Records shown:

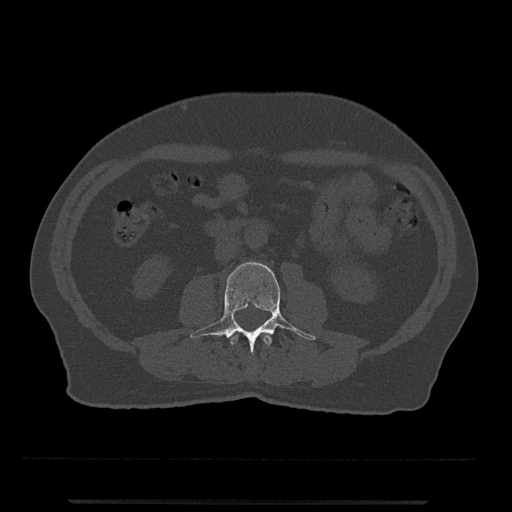
CT including the spine, one axial slice; position 206 of 797 along the scan axis; 120 kVp; bone window (W 1800 / L 400 HU); 0.5 mm slice thickness; 512 × 512 image matrix, field of view 419 × 419 mm. Patient: male, 63 years. From the clinical record (not read from this slice): primary cancer: prostate.
Structures marked on this image (semi-automatic segmentation, software-assisted and operator-edited):
- L2 vertebra: bounding box [x1, y1, x2, y2] px = [230, 333, 272, 346]
- L3 vertebra: [190, 262, 316, 354]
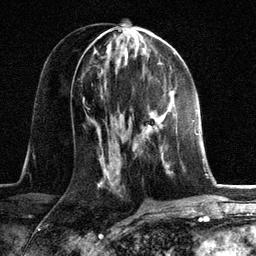
Breast MRI, one axial slice. Cropped to one breast. Dynamic contrast-enhanced series, time point 2 of 6 at this slice position (early post-contrast). 3 T. TE 2.8 ms, TR 7.3 ms. 1.2 mm slice thickness. 256 × 256 image matrix, field of view 180 × 180 mm. Female patient.
Structures marked on this image (semi-automatic segmentation, software-assisted and operator-edited):
- enhancing-tissue mask used for the functional tumour volume (all voxels passing the contrast-enhancement thresholds inside the analysis volume; usually the tumour): box from (x=134, y=99) to (x=174, y=149) px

What you have to do: The records above are to be restated exactly, without their pictures.

Response to the task:
CT including the spine, one axial slice; position 206 of 797 along the scan axis; 120 kVp; bone window (W 1800 / L 400 HU); 0.5 mm slice thickness; 512 × 512 image matrix, field of view 419 × 419 mm. Patient: male, 63 years. From the clinical record (not read from this slice): primary cancer: prostate.
Structures marked on this image (semi-automatic segmentation, software-assisted and operator-edited):
- L2 vertebra: bounding box [x1, y1, x2, y2] px = [230, 333, 272, 346]
- L3 vertebra: [190, 262, 316, 354]
Breast MRI, one axial slice. Cropped to one breast. Dynamic contrast-enhanced series, time point 2 of 6 at this slice position (early post-contrast). 3 T. TE 2.8 ms, TR 7.3 ms. 1.2 mm slice thickness. 256 × 256 image matrix, field of view 180 × 180 mm. Female patient.
Structures marked on this image (semi-automatic segmentation, software-assisted and operator-edited):
- enhancing-tissue mask used for the functional tumour volume (all voxels passing the contrast-enhancement thresholds inside the analysis volume; usually the tumour): box from (x=134, y=99) to (x=174, y=149) px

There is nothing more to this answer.